When content is ready for AI use, you'll see Context Indexed at the top—a green banner indicating that your workspace has been processed and agents can search, cite, and reason over it. Workspaces let you separate projects; agents use @ references to pull in only the relevant files and folders for each task.

Creating a Workspace

You can create a workspace in two ways: from an existing folder or from scratch.

Ubik Studio Workspaces view with + New dropdown showing Create Workspace and Import options

From the sidebar:

  1. Click + New at the top of the sidebar.
  2. Under CREATE WORKSPACE, choose:
    • From Folder — Open an existing folder on your computer as a workspace.
    • New Workspace — Start from scratch with an empty workspace.
  3. Under IMPORT, you can also bring content in directly:
    • Import from Computer — Select PDF files from your device.
    • Import from Zotero — Browse your Zotero library and add papers.

You can also drag and drop files, folders, or start chatting to create a workspace. Your saved workspaces appear in the sidebar with file counts and last-accessed times.

Set up your new workspace:

Set up your new workspace modal with Name, Folder, and Add Description

When creating a new workspace, a modal appears where you can:

  • Name — Give your workspace a clear name (e.g. "Untitled Strawberry"). The folder will match this name by default.
  • Folder — The location where the workspace will live on your computer.
  • + Add description — Optionally add a description for context.

Click Create Workspace when you're ready. You can rename or reorganize this workspace anytime.

Uploading Files and Folders

Getting documents into Ubik is straightforward:

  • Import from Computer — Click + New → Import from Computer to select PDF files from your device.
  • Import from Zotero — Click + New → Import from Zotero to browse and add papers from your Zotero library.
  • Drag and drop — Drag files or folders directly into the sidebar or main area.
  • From Folder — Open an existing folder as a workspace; all files inside become part of it.

Ubik supports PDF, DOCX, and Markdown, and we're adding more formats regularly.

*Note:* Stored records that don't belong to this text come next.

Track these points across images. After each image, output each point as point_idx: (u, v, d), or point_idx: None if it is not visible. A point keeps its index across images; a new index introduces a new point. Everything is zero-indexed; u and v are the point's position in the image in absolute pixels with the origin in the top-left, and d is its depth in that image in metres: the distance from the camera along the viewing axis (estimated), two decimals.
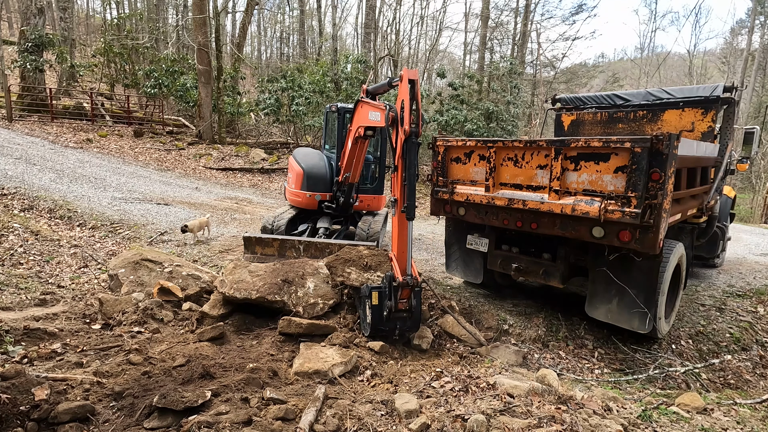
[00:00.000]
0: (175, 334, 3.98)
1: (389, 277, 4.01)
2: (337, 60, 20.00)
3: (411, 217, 4.02)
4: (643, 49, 38.47)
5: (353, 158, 6.46)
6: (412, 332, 4.34)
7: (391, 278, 3.99)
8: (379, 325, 4.04)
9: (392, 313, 3.97)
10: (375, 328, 4.07)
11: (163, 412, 2.63)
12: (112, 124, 18.48)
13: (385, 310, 3.97)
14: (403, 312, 4.03)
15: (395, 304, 3.96)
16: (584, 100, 7.49)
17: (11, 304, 4.44)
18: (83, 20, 32.32)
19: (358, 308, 4.46)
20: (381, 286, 4.07)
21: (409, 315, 4.07)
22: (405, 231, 4.13)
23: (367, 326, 4.17)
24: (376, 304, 4.00)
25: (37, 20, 16.62)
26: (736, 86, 6.18)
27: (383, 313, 3.99)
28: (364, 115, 5.48)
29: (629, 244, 4.08)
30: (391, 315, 3.98)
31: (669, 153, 3.76)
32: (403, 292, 3.97)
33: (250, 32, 31.89)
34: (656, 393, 4.19)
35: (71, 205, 8.49)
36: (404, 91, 4.14)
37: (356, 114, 5.94)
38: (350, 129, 6.59)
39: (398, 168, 4.17)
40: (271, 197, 13.57)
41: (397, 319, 4.04)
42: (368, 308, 4.10)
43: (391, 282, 3.98)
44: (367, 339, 4.11)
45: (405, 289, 3.97)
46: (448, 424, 2.57)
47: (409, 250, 4.09)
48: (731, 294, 6.75)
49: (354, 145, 6.21)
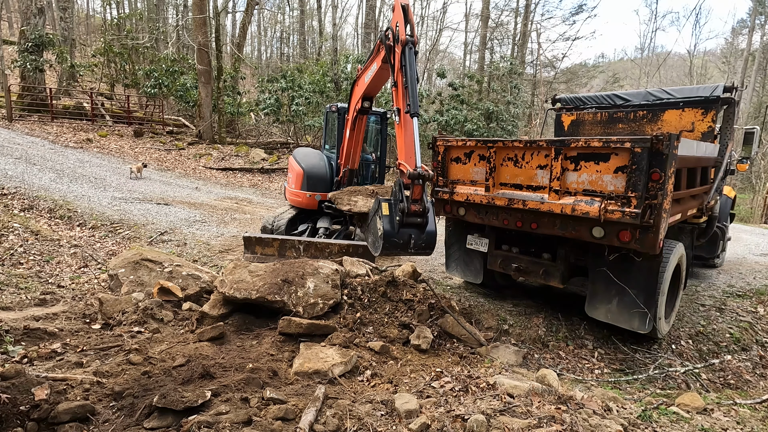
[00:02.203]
0: (175, 334, 3.98)
1: (399, 182, 3.85)
2: (337, 60, 20.00)
3: (415, 113, 3.96)
4: (644, 49, 38.48)
5: (353, 142, 6.47)
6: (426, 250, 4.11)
7: (400, 183, 3.83)
8: (393, 236, 3.82)
9: (405, 216, 3.77)
10: (388, 240, 3.84)
11: (163, 412, 2.63)
12: (112, 124, 18.48)
13: (398, 215, 3.78)
14: (417, 216, 3.83)
15: (408, 206, 3.79)
16: (584, 100, 7.49)
17: (11, 304, 4.44)
18: (83, 20, 32.32)
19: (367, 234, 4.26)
20: (390, 199, 3.91)
21: (424, 221, 3.85)
22: (411, 130, 4.02)
23: (379, 241, 3.92)
24: (387, 213, 3.81)
25: (37, 20, 16.63)
26: (736, 86, 6.18)
27: (396, 219, 3.78)
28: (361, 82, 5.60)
29: (629, 244, 4.08)
30: (404, 220, 3.78)
31: (669, 153, 3.76)
32: (415, 190, 3.80)
33: (250, 32, 31.90)
34: (656, 393, 4.19)
35: (71, 205, 8.49)
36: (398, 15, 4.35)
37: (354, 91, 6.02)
38: (347, 118, 6.65)
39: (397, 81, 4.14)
40: (271, 197, 13.57)
41: (410, 225, 3.83)
42: (379, 221, 3.88)
43: (401, 186, 3.82)
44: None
45: (417, 186, 3.80)
46: (448, 424, 2.56)
47: (416, 148, 3.96)
48: (731, 294, 6.75)
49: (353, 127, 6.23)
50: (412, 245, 3.93)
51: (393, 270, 5.35)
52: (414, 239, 3.92)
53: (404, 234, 3.86)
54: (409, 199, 3.81)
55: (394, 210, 3.82)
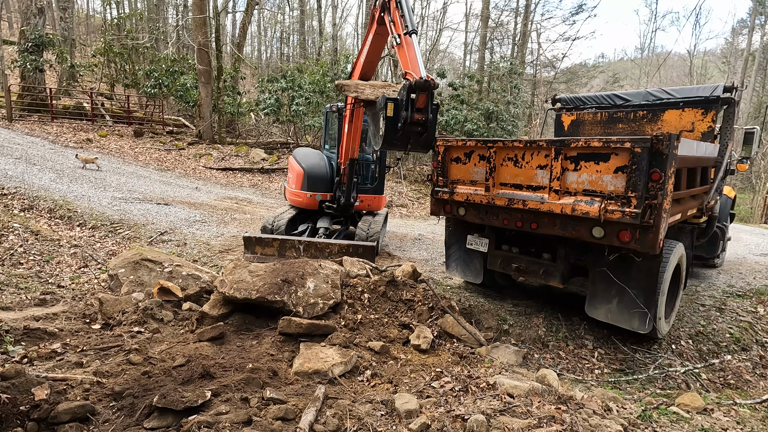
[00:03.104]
0: (175, 334, 3.98)
1: (406, 86, 3.91)
2: (337, 60, 20.00)
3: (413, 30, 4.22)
4: (644, 50, 38.48)
5: (352, 131, 6.57)
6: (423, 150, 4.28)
7: (408, 88, 3.89)
8: (392, 137, 3.95)
9: (407, 125, 3.88)
10: (387, 141, 3.98)
11: (163, 412, 2.63)
12: (112, 124, 18.48)
13: (400, 121, 3.87)
14: (418, 126, 3.94)
15: (411, 114, 3.88)
16: (584, 100, 7.49)
17: (11, 304, 4.44)
18: (83, 20, 32.33)
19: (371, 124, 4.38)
20: (397, 98, 3.97)
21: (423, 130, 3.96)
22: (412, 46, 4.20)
23: (380, 138, 4.05)
24: (391, 115, 3.89)
25: (37, 20, 16.62)
26: (736, 86, 6.18)
27: (398, 124, 3.89)
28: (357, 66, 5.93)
29: (629, 244, 4.08)
30: (406, 127, 3.89)
31: (669, 153, 3.76)
32: (420, 98, 3.87)
33: (250, 32, 31.91)
34: (656, 393, 4.19)
35: (71, 205, 8.48)
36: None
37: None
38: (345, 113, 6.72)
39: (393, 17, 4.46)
40: (271, 197, 13.57)
41: (411, 133, 3.95)
42: (382, 121, 3.99)
43: (408, 92, 3.88)
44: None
45: (421, 94, 3.86)
46: (448, 424, 2.56)
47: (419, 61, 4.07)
48: (731, 294, 6.75)
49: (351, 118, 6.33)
50: (410, 146, 4.10)
51: (393, 270, 5.35)
52: (412, 143, 4.08)
53: (404, 138, 4.01)
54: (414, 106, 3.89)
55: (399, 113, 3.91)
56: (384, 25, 5.38)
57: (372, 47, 5.85)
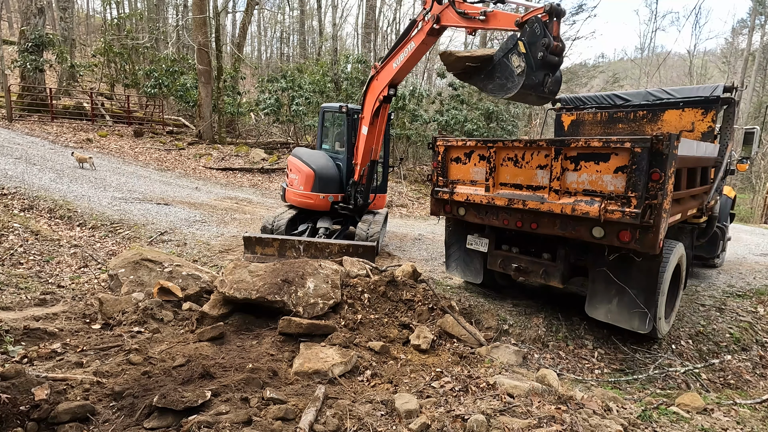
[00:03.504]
0: (175, 334, 3.98)
1: (537, 19, 3.84)
2: (337, 60, 20.00)
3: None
4: (643, 49, 38.44)
5: (374, 133, 6.57)
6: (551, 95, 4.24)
7: (540, 19, 3.82)
8: (532, 74, 3.86)
9: (548, 52, 3.79)
10: (529, 77, 3.88)
11: (163, 412, 2.63)
12: (112, 124, 18.48)
13: (540, 51, 3.80)
14: (556, 55, 3.87)
15: (551, 41, 3.79)
16: (584, 100, 7.49)
17: (11, 304, 4.44)
18: (83, 20, 32.34)
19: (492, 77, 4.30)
20: (523, 38, 3.91)
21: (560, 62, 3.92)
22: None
23: (517, 80, 3.96)
24: (525, 51, 3.82)
25: (37, 20, 16.62)
26: (736, 86, 6.18)
27: (538, 56, 3.81)
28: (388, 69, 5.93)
29: (629, 244, 4.08)
30: (546, 56, 3.81)
31: (669, 153, 3.76)
32: (554, 27, 3.81)
33: (250, 32, 31.91)
34: (656, 393, 4.19)
35: (71, 205, 8.48)
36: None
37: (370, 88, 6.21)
38: (362, 116, 6.70)
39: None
40: (271, 197, 13.57)
41: (548, 65, 3.88)
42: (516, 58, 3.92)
43: (542, 22, 3.81)
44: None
45: (555, 23, 3.81)
46: (448, 424, 2.56)
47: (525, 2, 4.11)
48: (731, 294, 6.75)
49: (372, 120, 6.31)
50: (546, 86, 4.02)
51: (393, 270, 5.35)
52: (549, 79, 4.01)
53: (540, 74, 3.94)
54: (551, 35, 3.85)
55: (537, 43, 3.84)
56: (434, 36, 5.33)
57: (414, 54, 5.84)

Once added, files are stored locally and become part of your workspace, accessible in the sidebar file-tree at any time. You can reference them using the @ symbol when prompting Ubik agents.

Sidebar file management: In the sidebar you can drag and drop files and folders, create new folders, and organize and rename items. The sidebar is the main place for managing everything in your workspace.

Examples: Notes and Annotations

Ubik supports both agent and human note-taking. Notes are tied to highlights and page references, making it easy to collect evidence and build arguments.

Document viewer with Notes and Figures tabs, highlighted text, and evidence note with page references

Agent note-taking: Ubik agents can add notes to PDFs—highlighting text, annotating passages, and linking summaries to specific quotes. Each note is tied to a highlight and page reference (e.g. pp. 1, 5, 7, 8). Notes can be categorized (e.g. "evidence: Task-Dependent Contamination Effects") and include citations. For more on how agents annotate, see How to Take Notes with Ubik Agents.

Human note-taking: You can also annotate manually. Select text, add your own notes, and highlight sections you care about. Ubik encourages a mix: agents handle bulk annotation, and you add judgment where it matters.

The Notes tab shows all notes for the current document, with counts (e.g. "Notes 5", "Figures 8"). The Figures tab surfaces extracted figures. Use All Notes in the sidebar for a global view across the workspace.

Adding Sources from Search

If you've found papers through Ubik's academic search (USRCH), you can save them straight into the active workspace. Papers download to your local folder and appear in the sidebar, where agents can reference them in chat. For more on search, see Search, Save, and Analyze Papers with USRCH.